Required work
In the data below, find the line that contains "hfov_deg: 3.6" and the line that contains "focal_mm: 84". Copy both, plus every line between them, exactly.

Dataset extract
______

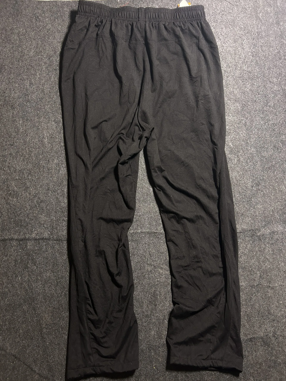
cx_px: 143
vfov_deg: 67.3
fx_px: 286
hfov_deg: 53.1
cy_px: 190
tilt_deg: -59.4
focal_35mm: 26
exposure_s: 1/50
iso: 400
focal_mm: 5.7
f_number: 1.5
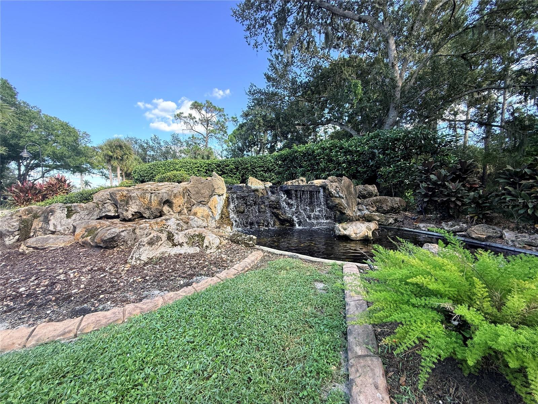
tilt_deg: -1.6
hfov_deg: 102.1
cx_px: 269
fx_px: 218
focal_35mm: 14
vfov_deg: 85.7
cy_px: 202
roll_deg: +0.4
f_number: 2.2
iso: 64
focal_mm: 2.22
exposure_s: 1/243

______

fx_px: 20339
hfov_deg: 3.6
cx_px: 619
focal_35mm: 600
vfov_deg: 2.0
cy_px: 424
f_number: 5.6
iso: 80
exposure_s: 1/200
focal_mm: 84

______

Written answer
hfov_deg: 3.6
cx_px: 619
focal_35mm: 600
vfov_deg: 2.0
cy_px: 424
f_number: 5.6
iso: 80
exposure_s: 1/200
focal_mm: 84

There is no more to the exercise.